Increasing my vocabulary

Question: I am an aspiring writer, aged 14. I am working on my first romance story. I read the advice you gave about learning big words. I am not sure I have a wide array of vocabulary so do you think READING the DICTIONARY will help me to improve upon it?

Answer: Many people have used that method of vocabulary building. Certainly, there's no harm in it.

However, my feeling is that we remember new words better if we learn them in a meaningful context. For instance, if you read a poem or story that inspires you, look up the words you don't know and read the work again. The words will sink in better because your imagination and your emotions are engaged.

Another old practice that works well is to memorize poetry or even famous speeches. Then you are not only learning the words but the rhythm of language and how to construct effective sentences.

Acting in plays (if you like drama) helps too, because you have to memorize lines and recite them with feeling.

You could put all these things together by acting in a Shakespearean play.
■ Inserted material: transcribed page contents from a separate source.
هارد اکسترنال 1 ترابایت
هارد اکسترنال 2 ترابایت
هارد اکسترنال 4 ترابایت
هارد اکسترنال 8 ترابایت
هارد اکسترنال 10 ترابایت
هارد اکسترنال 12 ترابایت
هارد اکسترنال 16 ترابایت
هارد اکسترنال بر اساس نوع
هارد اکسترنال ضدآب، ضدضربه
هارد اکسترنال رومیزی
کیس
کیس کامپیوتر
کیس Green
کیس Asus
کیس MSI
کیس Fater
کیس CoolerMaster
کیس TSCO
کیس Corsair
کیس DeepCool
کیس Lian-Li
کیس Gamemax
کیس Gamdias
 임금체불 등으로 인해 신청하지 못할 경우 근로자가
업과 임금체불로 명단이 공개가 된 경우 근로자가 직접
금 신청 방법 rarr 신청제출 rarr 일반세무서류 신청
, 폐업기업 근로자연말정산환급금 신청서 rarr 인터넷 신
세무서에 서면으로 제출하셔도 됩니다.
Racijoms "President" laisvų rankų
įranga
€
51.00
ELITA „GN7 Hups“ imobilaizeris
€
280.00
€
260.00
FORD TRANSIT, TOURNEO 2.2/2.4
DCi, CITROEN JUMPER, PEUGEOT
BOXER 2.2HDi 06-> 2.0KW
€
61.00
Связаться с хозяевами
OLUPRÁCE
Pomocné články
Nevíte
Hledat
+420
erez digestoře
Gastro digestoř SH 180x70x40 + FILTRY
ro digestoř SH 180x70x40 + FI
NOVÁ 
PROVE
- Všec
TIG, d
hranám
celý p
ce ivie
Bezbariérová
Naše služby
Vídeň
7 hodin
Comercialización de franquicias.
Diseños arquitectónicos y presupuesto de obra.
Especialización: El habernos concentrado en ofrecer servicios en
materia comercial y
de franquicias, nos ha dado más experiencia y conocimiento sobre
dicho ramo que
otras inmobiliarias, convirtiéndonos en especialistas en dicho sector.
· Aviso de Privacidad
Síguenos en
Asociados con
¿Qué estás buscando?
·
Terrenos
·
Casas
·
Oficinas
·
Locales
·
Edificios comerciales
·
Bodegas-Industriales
Shakespeare did more to shape modern English than any other writer. He invented many of the words we use today.

Of course, many words have been invented since Shakespeare's time, so reading more recent works is also a good idea.

Finally, remember too that an extensive vocabulary is not the be-all-end-all (as Shakespeare would say). Sometimes too many big words can sound pretentious. Many of the most beautiful poems ever written use very simple words. Simplicity can feel more grounded to the real world.

Also, bear in mind that you have to suit the vocabulary to your story. If your narrator is a simple person, simple words may be best. If he/she is sophisticated or scholarly, a bigger vocabulary may be more fitting.